Work instructions: From the records that follow, return exactly the lines beginning at the one that contains "click(714, 8)" and ending at the one that contains "click(39, 493)", pictures left out.

Input:

• • • •

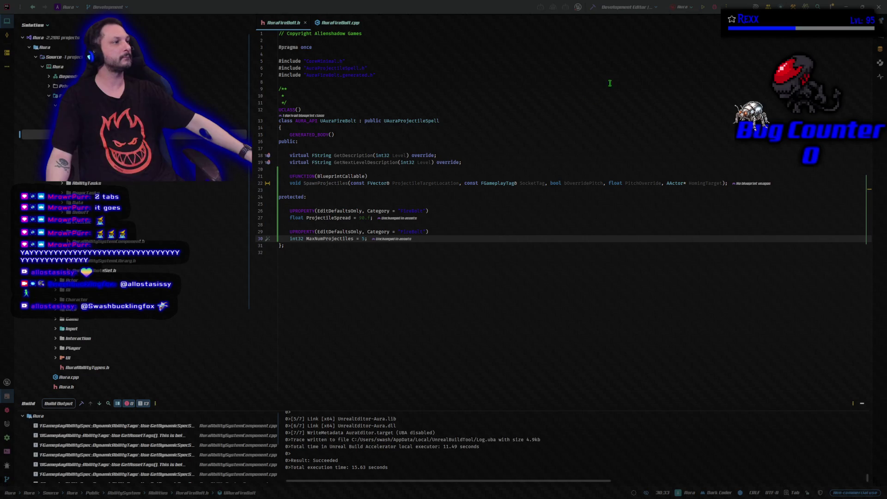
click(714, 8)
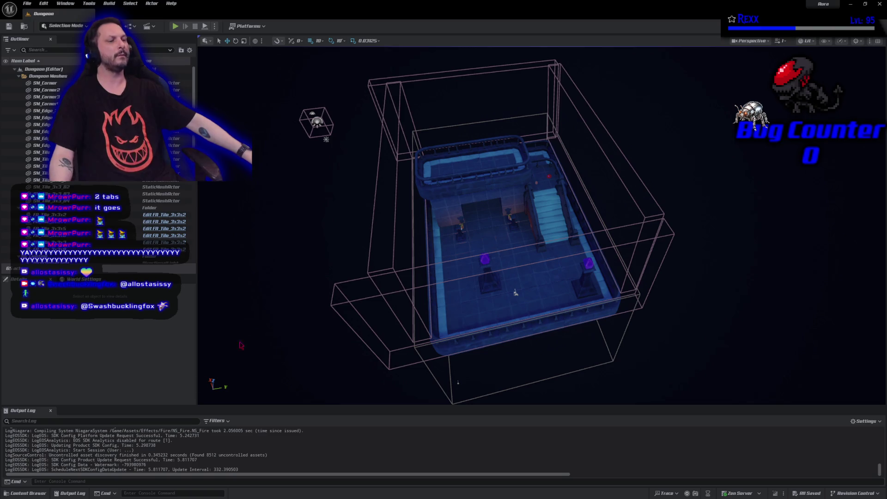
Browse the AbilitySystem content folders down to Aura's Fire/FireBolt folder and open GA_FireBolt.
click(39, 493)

• • • •

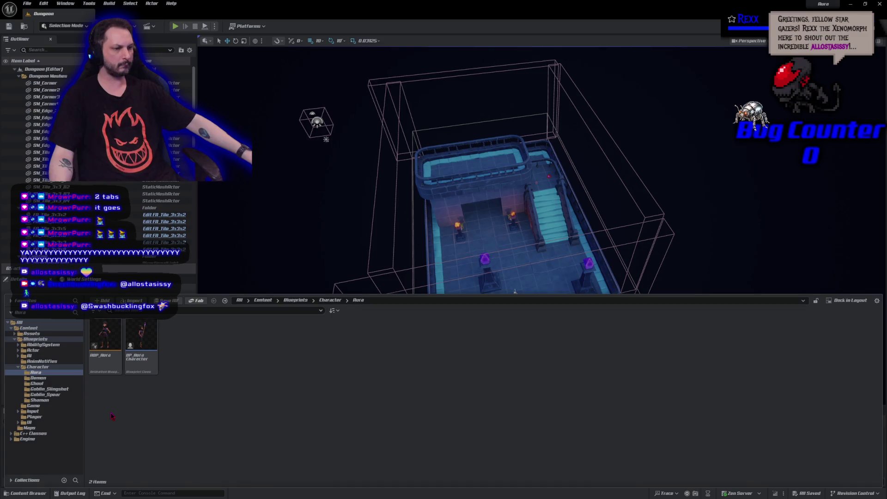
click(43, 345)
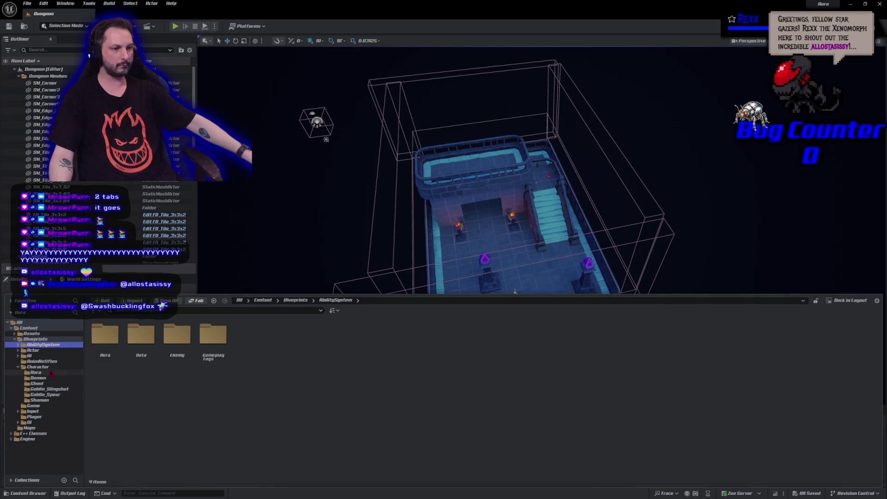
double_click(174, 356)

• • • •

Reply:
click(714, 8)
Browse the AbilitySystem content folders down to Aura's Fire/FireBolt folder and open GA_FireBolt.
click(39, 493)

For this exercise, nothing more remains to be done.